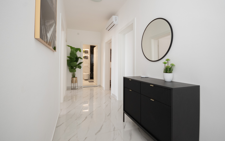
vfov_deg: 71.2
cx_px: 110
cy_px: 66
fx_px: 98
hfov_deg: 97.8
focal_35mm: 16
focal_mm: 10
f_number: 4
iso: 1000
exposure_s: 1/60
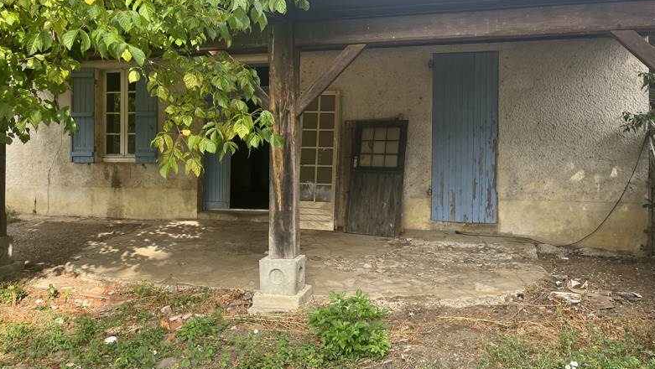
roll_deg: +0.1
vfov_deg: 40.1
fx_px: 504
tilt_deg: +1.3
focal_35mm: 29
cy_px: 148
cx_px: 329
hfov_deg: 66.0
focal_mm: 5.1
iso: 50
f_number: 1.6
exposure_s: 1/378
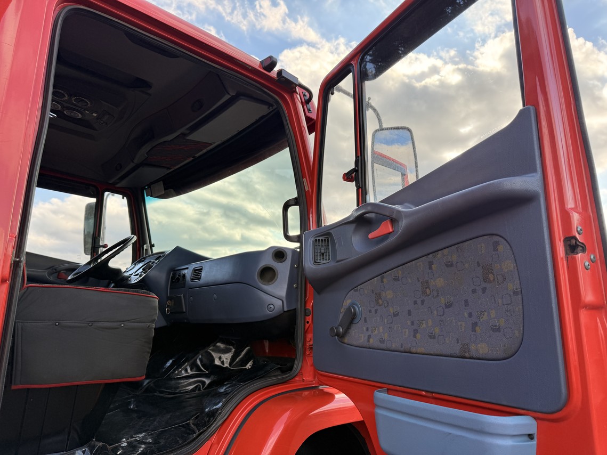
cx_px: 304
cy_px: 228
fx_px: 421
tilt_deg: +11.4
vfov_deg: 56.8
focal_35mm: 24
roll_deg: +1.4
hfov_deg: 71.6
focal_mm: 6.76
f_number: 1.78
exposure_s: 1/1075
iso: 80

+---+

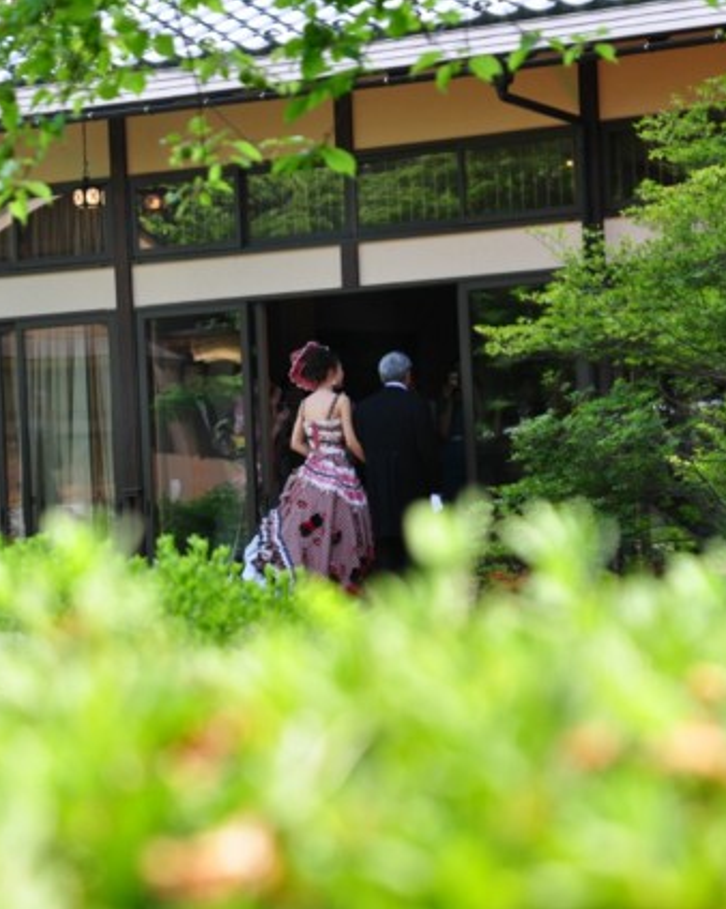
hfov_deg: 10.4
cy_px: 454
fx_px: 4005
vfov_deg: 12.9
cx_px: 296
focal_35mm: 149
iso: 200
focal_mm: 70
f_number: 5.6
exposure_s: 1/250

+---+

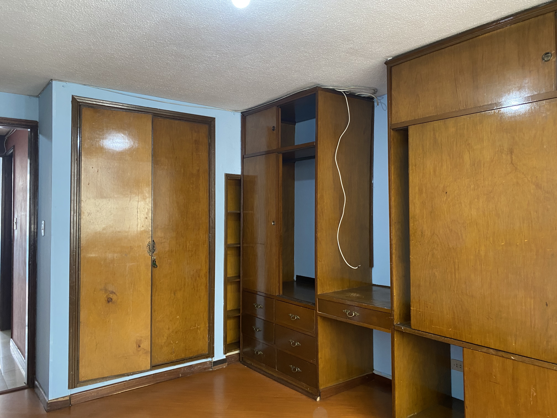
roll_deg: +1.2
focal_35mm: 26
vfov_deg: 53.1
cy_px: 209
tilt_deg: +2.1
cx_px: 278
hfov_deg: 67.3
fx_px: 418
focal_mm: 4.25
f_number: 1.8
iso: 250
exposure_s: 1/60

+---+

## Job
Transcribe, word for word, the lines of the listing above from the one that contains "focal_35mm: 16" through the one that contains "focal_35mm: 24", keeping both ends and dropping the pictures.

## Answer area
focal_35mm: 16
focal_mm: 10
f_number: 4
iso: 1000
exposure_s: 1/60
roll_deg: +0.1
vfov_deg: 40.1
fx_px: 504
tilt_deg: +1.3
focal_35mm: 29
cy_px: 148
cx_px: 329
hfov_deg: 66.0
focal_mm: 5.1
iso: 50
f_number: 1.6
exposure_s: 1/378
cx_px: 304
cy_px: 228
fx_px: 421
tilt_deg: +11.4
vfov_deg: 56.8
focal_35mm: 24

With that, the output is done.